## Task prompt
Provide only the number of lines in the following data that contain "from".

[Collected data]
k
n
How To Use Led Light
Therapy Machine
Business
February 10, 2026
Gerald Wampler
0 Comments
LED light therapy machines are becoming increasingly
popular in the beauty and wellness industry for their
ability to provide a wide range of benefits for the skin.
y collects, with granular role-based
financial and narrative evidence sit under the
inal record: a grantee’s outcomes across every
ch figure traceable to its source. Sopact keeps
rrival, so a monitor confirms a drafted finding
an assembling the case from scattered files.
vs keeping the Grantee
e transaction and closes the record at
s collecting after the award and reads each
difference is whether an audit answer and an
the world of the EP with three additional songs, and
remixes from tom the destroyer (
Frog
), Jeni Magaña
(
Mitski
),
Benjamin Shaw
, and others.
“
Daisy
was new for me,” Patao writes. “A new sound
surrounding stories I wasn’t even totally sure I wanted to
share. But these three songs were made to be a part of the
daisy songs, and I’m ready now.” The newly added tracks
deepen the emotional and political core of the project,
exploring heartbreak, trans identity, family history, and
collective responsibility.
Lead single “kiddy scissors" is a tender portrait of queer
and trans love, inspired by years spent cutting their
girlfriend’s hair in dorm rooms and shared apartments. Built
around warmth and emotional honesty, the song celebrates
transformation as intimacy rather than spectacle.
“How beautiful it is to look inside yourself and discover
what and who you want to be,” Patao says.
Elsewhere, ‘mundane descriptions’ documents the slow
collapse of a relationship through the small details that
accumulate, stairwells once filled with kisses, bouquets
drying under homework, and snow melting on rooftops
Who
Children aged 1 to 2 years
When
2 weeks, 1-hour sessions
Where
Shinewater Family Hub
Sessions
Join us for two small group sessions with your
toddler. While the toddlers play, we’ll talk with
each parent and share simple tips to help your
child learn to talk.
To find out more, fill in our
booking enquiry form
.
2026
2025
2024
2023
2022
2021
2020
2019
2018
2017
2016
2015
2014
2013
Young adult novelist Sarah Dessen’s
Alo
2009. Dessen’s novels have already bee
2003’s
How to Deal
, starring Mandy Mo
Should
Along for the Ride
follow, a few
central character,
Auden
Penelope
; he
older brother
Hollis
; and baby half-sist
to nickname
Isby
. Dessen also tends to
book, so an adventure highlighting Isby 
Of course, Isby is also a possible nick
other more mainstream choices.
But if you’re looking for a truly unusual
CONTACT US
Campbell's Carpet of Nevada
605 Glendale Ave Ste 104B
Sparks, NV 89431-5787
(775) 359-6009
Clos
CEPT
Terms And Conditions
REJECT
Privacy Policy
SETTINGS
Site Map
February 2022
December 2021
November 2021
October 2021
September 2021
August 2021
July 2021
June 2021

## Problem solution
2